Under Liberia’s constitutional order, however, the judiciary is not external to government; it is one of its three coordinate branches. To indict “the government” as corrupt, without distinction, necessarily implicates the judicial branch as part of that same constitutional structure. Yet such sweeping denunciations attract no contempt proceedings, no summons, no demand for apology.
This is not an argument for extending contempt power to political speech. It is an argument for doctrinal coherence. If contempt is justified primarily by the impact of speech on the dignity and authority of the Court, then constitutional clarity requires an explanation for why some forms of public denunciation are tolerated—even celebrated—while others trigger swift and severe sanction. When enforcement appears selective, lawyers notice. They draw conclusions. And they adjust their behavior accordingly.
Still, morality and politics alone do not fully explain why lawyers, as lawyers, largely went quiet.
The deeper explanation lies in structural dependence. Lawyers depend existentially on the Supreme Court. It licenses them, disciplines them, hears their appeals, and ultimately judges the quality of their professional lives. Their cases—sometimes their life’s work—return to it. Careers are shaped in its presence.
To criticize the Court publicly is not like criticizing the Executive or the Legislature; it is to question the apex of one’s own professional ecosystem. Careers are at stake. No warning needs to be issued. The structure itself disciplines speech.
This is why the real interrogation migrated into private spaces. In inboxes, WhatsApp groups, Signal threads, and late-night calls, lawyers debated precedent, worried about chilling effects, questioned proportionality, and tested hypotheticals. The legal mind was active. What was missing was public ownership of that analysis.
The OK FM program revealed this vividly when the moderator repeatedly invited female lawyers to call in and express their views. Up to the time I listened, none did. That absence was not indifference; it was structural. A female lawyer questioning the scope of contempt power on a live program, in a case framed around women’s dignity, would have faced a double bind—risking being read as betraying women while assuming the same professional exposure as her male colleagues. The invitation was genuine. The silence that followed was structural.
Against this backdrop, the lawyer who disagreed on OK FM did something exceptional—not by being provocative, but by being precise. He did not defend Prophet Key. He did not minimize the harm of the speech. He refused the false choice that had trapped the debate: celebrate the ruling or be counted among its villains. Instead, he separated harm from power, morality from doctrine, and institutional respect from intellectual surrender.
That act required courage precisely because others had already fallen in line—morally, culturally, politically, and professionally.
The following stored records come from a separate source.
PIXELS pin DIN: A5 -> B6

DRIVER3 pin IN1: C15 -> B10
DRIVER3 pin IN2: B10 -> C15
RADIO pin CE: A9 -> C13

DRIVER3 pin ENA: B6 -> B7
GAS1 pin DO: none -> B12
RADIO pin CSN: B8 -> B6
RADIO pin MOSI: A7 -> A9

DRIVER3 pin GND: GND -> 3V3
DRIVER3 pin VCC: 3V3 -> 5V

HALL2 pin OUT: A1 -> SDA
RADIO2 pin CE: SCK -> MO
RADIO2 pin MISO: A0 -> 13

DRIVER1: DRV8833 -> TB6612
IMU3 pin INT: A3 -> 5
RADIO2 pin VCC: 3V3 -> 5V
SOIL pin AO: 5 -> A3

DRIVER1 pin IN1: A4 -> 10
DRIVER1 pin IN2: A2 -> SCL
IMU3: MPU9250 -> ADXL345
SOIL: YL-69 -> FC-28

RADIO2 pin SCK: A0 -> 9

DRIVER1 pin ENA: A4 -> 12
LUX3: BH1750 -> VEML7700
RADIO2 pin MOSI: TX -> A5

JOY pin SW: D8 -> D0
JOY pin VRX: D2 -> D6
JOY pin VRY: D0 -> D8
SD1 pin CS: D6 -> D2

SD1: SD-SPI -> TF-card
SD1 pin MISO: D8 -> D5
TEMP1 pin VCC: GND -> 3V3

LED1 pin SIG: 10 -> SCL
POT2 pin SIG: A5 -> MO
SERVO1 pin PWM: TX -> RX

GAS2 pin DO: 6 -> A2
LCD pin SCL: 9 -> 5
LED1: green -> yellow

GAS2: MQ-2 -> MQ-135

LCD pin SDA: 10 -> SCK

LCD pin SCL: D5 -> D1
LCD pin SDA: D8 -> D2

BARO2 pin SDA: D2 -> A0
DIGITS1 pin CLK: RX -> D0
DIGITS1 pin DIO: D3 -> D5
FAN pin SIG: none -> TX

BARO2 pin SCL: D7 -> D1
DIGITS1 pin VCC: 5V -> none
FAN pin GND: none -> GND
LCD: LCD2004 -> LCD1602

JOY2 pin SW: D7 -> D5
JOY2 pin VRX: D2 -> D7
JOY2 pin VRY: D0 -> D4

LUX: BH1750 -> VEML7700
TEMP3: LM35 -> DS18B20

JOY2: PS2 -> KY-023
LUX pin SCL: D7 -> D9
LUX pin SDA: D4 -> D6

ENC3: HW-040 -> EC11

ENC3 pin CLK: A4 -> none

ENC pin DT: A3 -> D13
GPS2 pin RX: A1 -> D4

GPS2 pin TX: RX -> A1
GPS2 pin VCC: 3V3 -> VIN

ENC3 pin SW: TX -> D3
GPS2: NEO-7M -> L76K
The silence of the legal community was therefore not accidental. It was the product of moral consensus, regional authority, electoral incentives, gendered risk, and structural dependence converging—cheh cheh ka—at once. Understanding that convergence explains the quiet. It does not excuse it.
If lawyers cannot speak lawfully and publicly about the boundaries of judicial power when a decision is morally popular, culturally affirmed, and institutionally sensitive, then when exactly is such interrogation meant to occur?
Yesterday, one lawyer showed that another path is still possible.
That should not be remarkable. If it remains so, the cost will not be borne by any single contemnor, nor even by the Court itself. It will be borne by a profession that slowly forgets that its highest duty is not survival, but the courage to speak lawfully—even when silence feels safer.
That is the silence this moment has exposed.